Öcalan uluslararası hukuk kurallarına göre değil de DGM’de yargılanırsa, davanın kapalı duruşmalar halinde yapılması tercih edilebilir mi?
Türkiye’nin ne yapacağından daha çok savcılar ve DGM yargıçlarının ne yapacağını sormak lazım. Kısa bir süre önce, Avrupa İnsan Hakları Mahkemesi’nde Türkiye’de DGM’lerin tarafsız, bağımsız yargı yeri olmadığı konusunda bir karar verildi. Bu kişinin DGM’de yargılanması Strasbourg mahkemesi önünde ciddi sorun çıkartır. Buna bir formül bulmak lazım. Eski Adalet Bakanı, DGM’lerin sivilleştirilmesi yönünde bazı girişimlerde bulunmuştu ama sonuç alınmamıştı. Türkiye’yi bu vakada bekleyen en ciddi sorun, DGM’lerin bu konuda yargılama yetkisini kullanmaya kalkışmasıdır.

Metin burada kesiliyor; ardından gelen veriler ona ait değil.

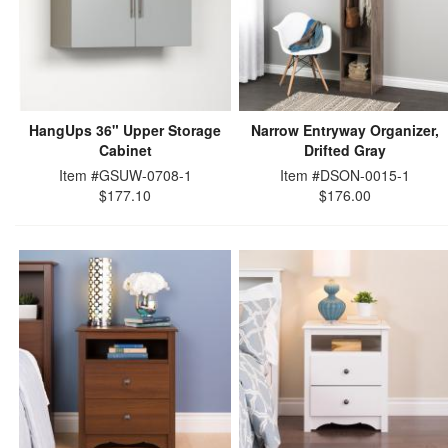
HangUps 36" Upper Storage
Narrow Entryway Organizer,
Cabinet
Drifted Gray
Item #GSUW-0708-1
Item #DSON-0015-1
$177.10
$176.00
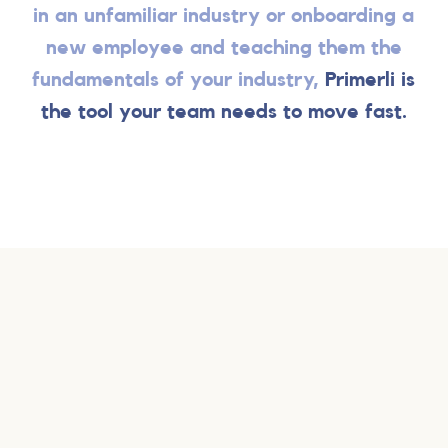
in an unfamiliar industry or onboarding a
new employee and teaching them the
fundamentals of your industry,
Primerli is
the tool your team needs to move fast.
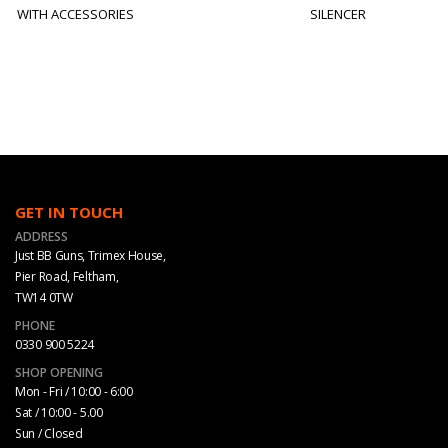
WITH ACCESSORIES
SILENCER
GET IN TOUCH
ADDRESS
Just BB Guns, Trimex House,
Pier Road, Feltham,
TW14 0TW
PHONE
0330 900 5224
SHOP OPENING
Mon - Fri / 10:00 - 6:00
Sat / 10:00 - 5.00
Sun / Closed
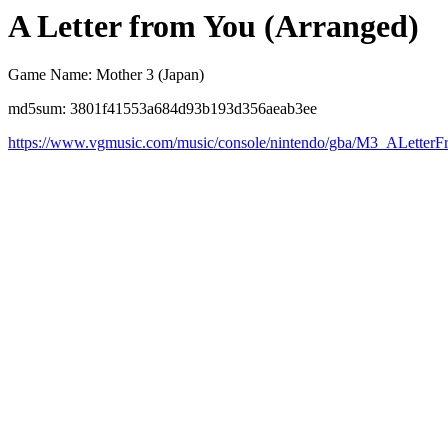
A Letter from You (Arranged)
Game Name: Mother 3 (Japan)
md5sum: 3801f41553a684d93b193d356aeab3ee
https://www.vgmusic.com/music/console/nintendo/gba/M3_ALetter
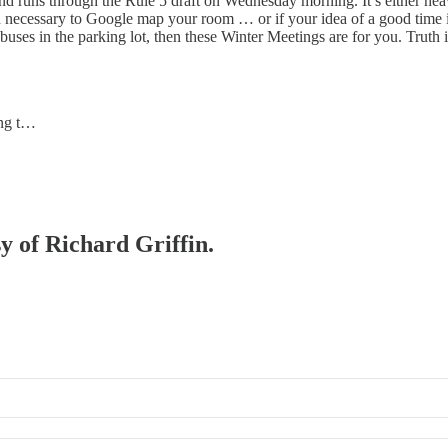
runs through the Rule 5 draft on Wednesday morning. It’s either heave
n necessary to Google map your room … or if your idea of a good time is 
buses in the parking lot, then these Winter Meetings are for you. Truth 
ing t…
sy of Richard Griffin.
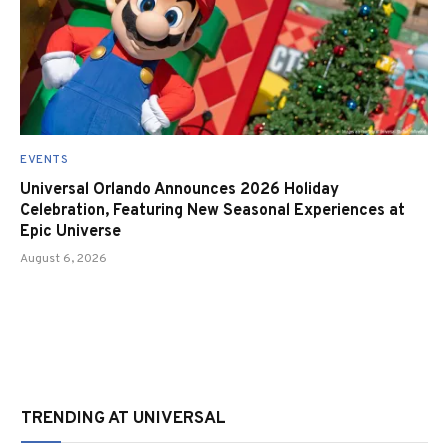
EVENTS
Universal Orlando Announces 2026 Holiday
Celebration, Featuring New Seasonal Experiences at
Epic Universe
August 6, 2026
TRENDING AT UNIVERSAL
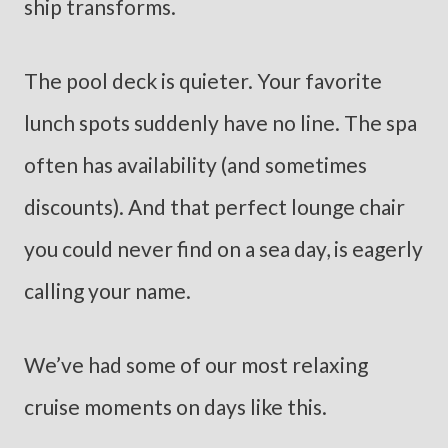
ship transforms.
The pool deck is quieter. Your favorite
lunch spots suddenly have no line. The spa
often has availability (and sometimes
discounts). And that perfect lounge chair
you could never find on a sea day, is eagerly
calling your name.
We’ve had some of our most relaxing
cruise moments on days like this.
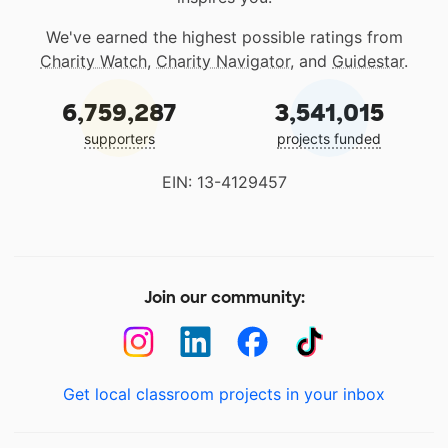
We've earned the highest possible ratings from
Charity Watch
,
Charity Navigator
, and
Guidestar
.
6,759,287
3,541,015
supporters
projects funded
EIN: 13-4129457
Join our community:
Get local classroom projects in your inbox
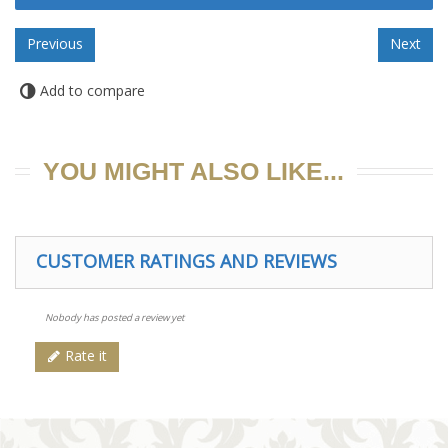
Add to compare
YOU MIGHT ALSO LIKE...
CUSTOMER RATINGS AND REVIEWS
Nobody has posted a review yet
Rate it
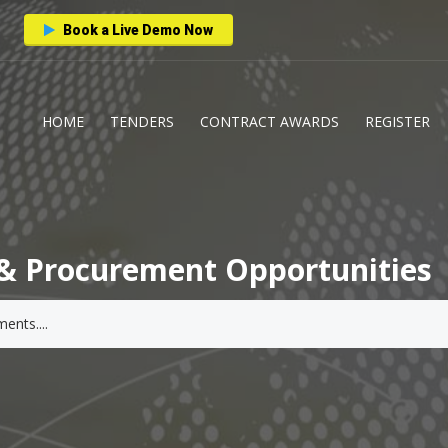
Book a Live Demo Now
HOME
TENDERS
CONTRACT AWARDS
REGISTER
& Procurement Opportunities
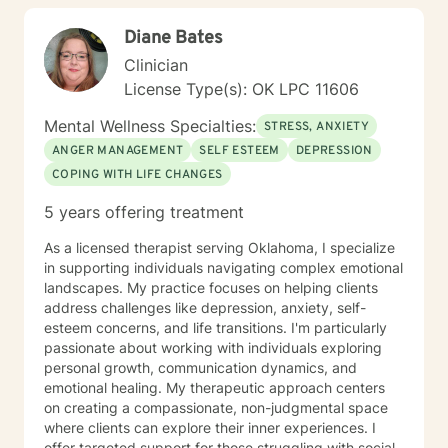
Diane Bates
Clinician
License Type(s): OK LPC 11606
Mental Wellness Specialties:
STRESS, ANXIETY
ANGER MANAGEMENT
SELF ESTEEM
DEPRESSION
COPING WITH LIFE CHANGES
5 years offering treatment
As a licensed therapist serving Oklahoma, I specialize
in supporting individuals navigating complex emotional
landscapes. My practice focuses on helping clients
address challenges like depression, anxiety, self-
esteem concerns, and life transitions. I'm particularly
passionate about working with individuals exploring
personal growth, communication dynamics, and
emotional healing. My therapeutic approach centers
on creating a compassionate, non-judgmental space
where clients can explore their inner experiences. I
offer targeted support for those struggling with social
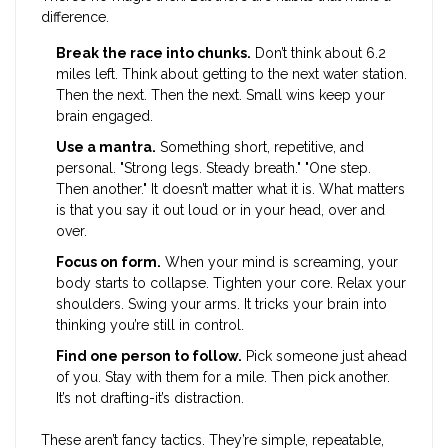
difference.
Break the race into chunks.
Don’t think about 6.2
miles left. Think about getting to the next water station.
Then the next. Then the next. Small wins keep your
brain engaged.
Use a mantra.
Something short, repetitive, and
personal. "Strong legs. Steady breath." "One step.
Then another." It doesn’t matter what it is. What matters
is that you say it out loud or in your head, over and
over.
Focus on form.
When your mind is screaming, your
body starts to collapse. Tighten your core. Relax your
shoulders. Swing your arms. It tricks your brain into
thinking you’re still in control.
Find one person to follow.
Pick someone just ahead
of you. Stay with them for a mile. Then pick another.
It’s not drafting-it’s distraction.
These aren’t fancy tactics. They’re simple, repeatable,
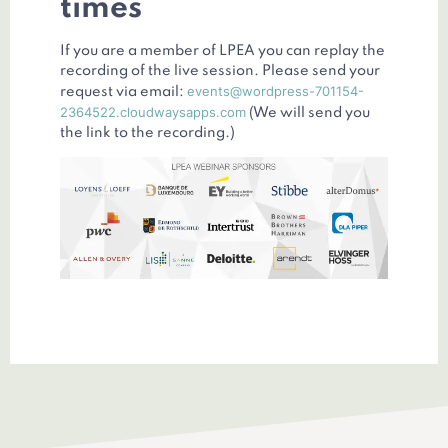
times
If you are a member of LPEA you can replay the
recording of the live session. Please send your
events@wordpress-701154-
request via email:
2364522.cloudwaysapps.com
(We will send you
the link to the recording.)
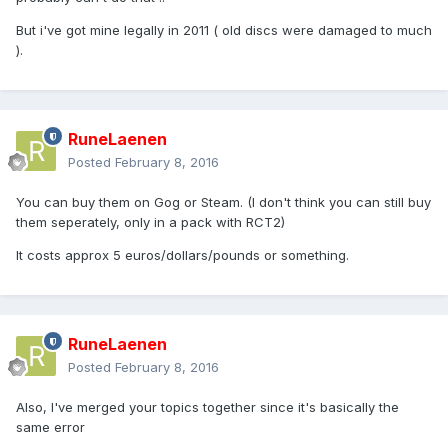
But i've got mine legally in 2011 ( old discs were damaged to much
).
RuneLaenen
Posted
February 8, 2016
You can buy them on Gog or Steam. (I don't think you can still buy
them seperately, only in a pack with RCT2)
It costs approx 5 euros/dollars/pounds or something.
RuneLaenen
Posted
February 8, 2016
Also, I've merged your topics together since it's basically the
same error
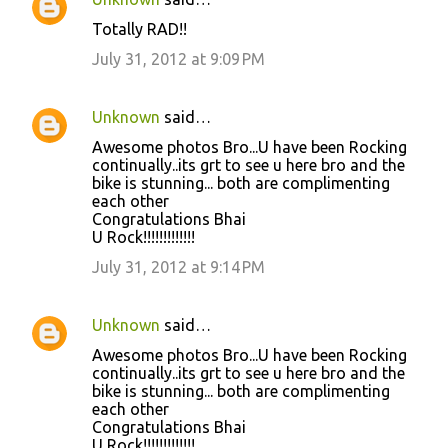
Totally RAD!!
July 31, 2012 at 9:09 PM
Unknown
said…
Awesome photos Bro...U have been Rocking
continually..its grt to see u here bro and the
bike is stunning... both are complimenting
each other
Congratulations Bhai
U Rock!!!!!!!!!!!!!
July 31, 2012 at 9:14 PM
Unknown
said…
Awesome photos Bro...U have been Rocking
continually..its grt to see u here bro and the
bike is stunning... both are complimenting
each other
Congratulations Bhai
U Rock!!!!!!!!!!!!!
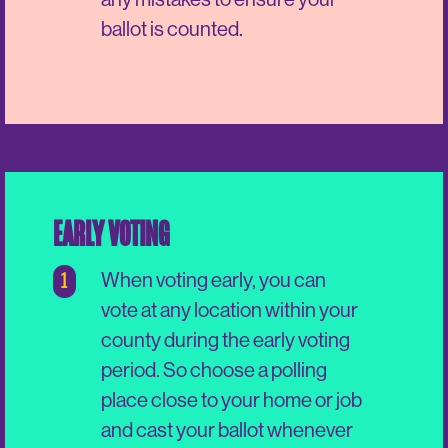
ballot is counted.
EARLY VOTING
1
When voting early, you can
vote at any location within your
county during the early voting
period. So choose a polling
place close to your home or job
and cast your ballot whenever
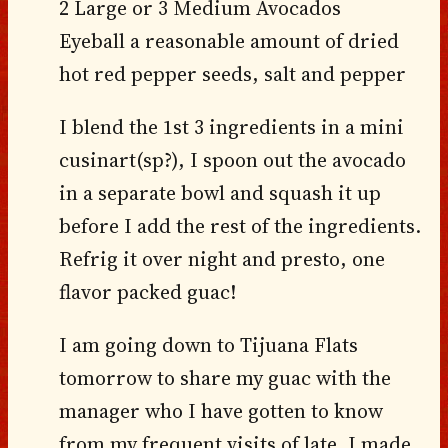
2 Large or 3 Medium Avocados
Eyeball a reasonable amount of dried
hot red pepper seeds, salt and pepper
I blend the 1st 3 ingredients in a mini
cusinart(sp?), I spoon out the avocado
in a separate bowl and squash it up
before I add the rest of the ingredients.
Refrig it over night and presto, one
flavor packed guac!
I am going down to Tijuana Flats
tomorrow to share my guac with the
manager who I have gotten to know
from my frequent visits of late. I made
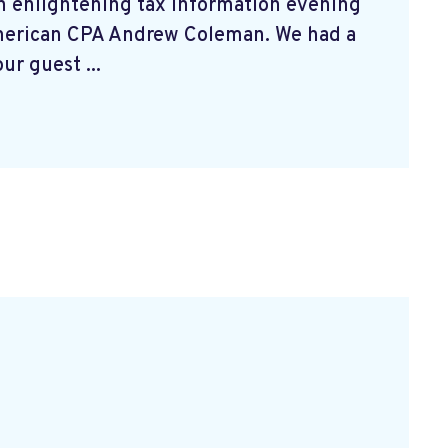
n enlightening tax information evening
merican CPA Andrew Coleman. We had a
ur guest ...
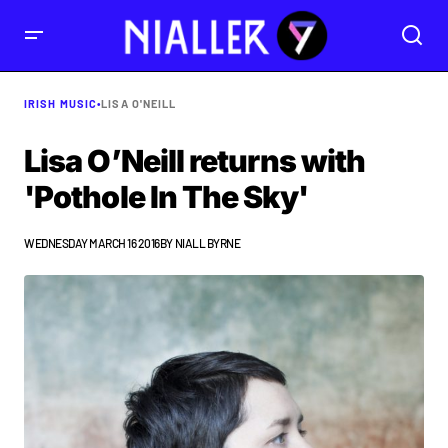
IRISH MUSIC
•
LISA O'NEILL
Lisa O’Neill returns with
'Pothole In The Sky'
WEDNESDAY MARCH 16 2016
BY
NIALL BYRNE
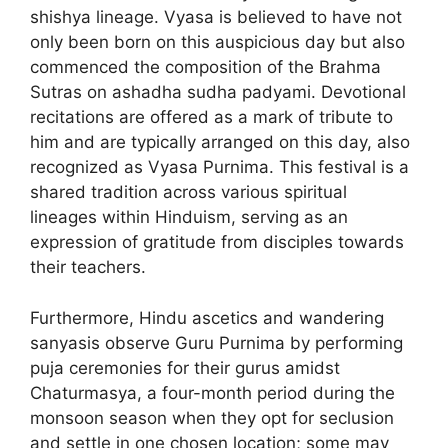
shishya lineage. Vyasa is believed to have not
only been born on this auspicious day but also
commenced the composition of the Brahma
Sutras on ashadha sudha padyami. Devotional
recitations are offered as a mark of tribute to
him and are typically arranged on this day, also
recognized as Vyasa Purnima. This festival is a
shared tradition across various spiritual
lineages within Hinduism, serving as an
expression of gratitude from disciples towards
their teachers.
Furthermore, Hindu ascetics and wandering
sanyasis observe Guru Purnima by performing
puja ceremonies for their gurus amidst
Chaturmasya, a four-month period during the
monsoon season when they opt for seclusion
and settle in one chosen location; some may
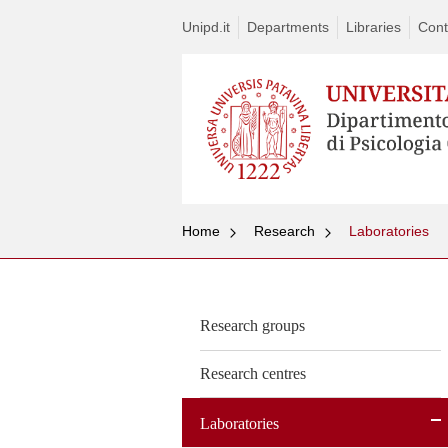
Unipd.it
Departments
Libraries
Cont
Home
Research
Laboratories
Research groups
Research centres
Laboratories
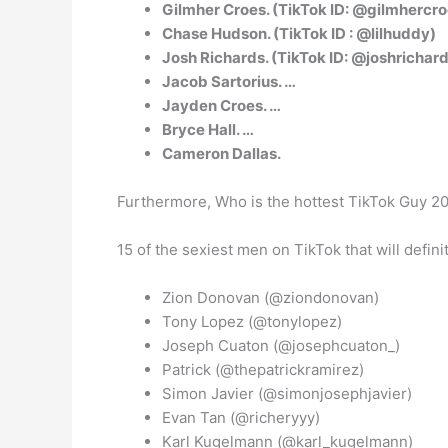
Gilmher Croes. (TikTok ID: @gilmhercro
Chase Hudson. (TikTok ID : @lilhuddy)
Josh Richards. (TikTok ID: @joshrichar
Jacob Sartorius. …
Jayden Croes. …
Bryce Hall. …
Cameron Dallas.
Furthermore, Who is the hottest TikTok Guy 2
15 of the sexiest men on TikTok that will defin
Zion Donovan (@ziondonovan)
Tony Lopez (@tonylopez)
Joseph Cuaton (@josephcuaton_)
Patrick (@thepatrickramirez)
Simon Javier (@simonjosephjavier)
Evan Tan (@richeryyy)
Karl Kugelmann (@karl_kugelmann)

Avrupa İnsan Hakları Mahkemesi’nde DGM’leri Avrupa İnsan Hakları hukukuna aykırı buldu...
DGM’ler bağımsız, tarafsız, adil yargılamanın yapılabileceği yargı organları olarak görülmüyor. Bu ciddi bir sorun... Öcalan’ın DGM’de yargılanması Avrupa İnsan Hakları Mahkemesi önünde sorun olur.
DGM’nin vereceği karara, Avrupa İnsan Hakları Mahkemesi nezdinde itiraz edilebilir, o halde...
Kesinlikle. Türkiye’nin, Avrupa İnsan Hakları Mahkemesi önünde DGM’ler nedeniyle mahkum olduğunu düşünürsek, çok vahim sonuçlarla karşılaşılabilir...
Sözünü ettiğiniz "hukuk ihtilali" yapılmazsa, bir formül bulunabilir mi?
DGM’nin görevsizlik kararı verip, bunu bir ceza mahkemesine intikal ettirmesi tek formüldür. Bu mümkün. Köprüden, yani Strasbourg’daki mahkemeden önce, son çıkıştan çıkalım. Öcalan’ın DGM’de yargılanması Avrupa’da ciddi sorunlar çıkarır.
Sizin önerdiğiniz şekilde bir görevsizlik kararı hiç alındı mı? Alınabilir mi?
Bu ilk örnek olabilir. Her şeyin bir ilk örneği vardır.
Sizin kaygılarınız hukuk otoriteleri tarafından paylaşılıyor mu?
Sanmıyorum. Hukuk bir akrobasidir. Trapezde sallanan iki insan vardır. Birinden diğerine geçilebilmesi için ikinci kişinin elini uzatması lazımdır. İkincinin elini uzatmasının ise tam zamanıdır. Uzatmazsa birinci adam aşağıya düşer, yani Türkiye...
Son olarak şunu unutmamak lazım: Büyük bir ihtimalle, Öcalan’ı Türkiye yakalamış değil. Öcalan’ı verdiler. Türkiye’nin başarısı olarak gösteriliyor ama ben buna inanmıyorum. O miadını doldurmuş bir adamdı. Bu sorun sadece Öcalan sorunu değil. İspanya’nın Bask bölgesinde bir "Kürt parlamentosu" toplanmak isteniyor. O sorun çok daha kritik. Genelkurmay Başkanı’nın, sorunun bir sosyal ve ekonomik boyutu olduğu açıklamasına da dikkat çekmek istiyorum. Bu sorun sadece askeri yöntemle çözülmez. Bu tırmanmanın önü çok önceden alınmalıydı.
Böyle kritik bir dönemde parlamento tatile girmemeliydi.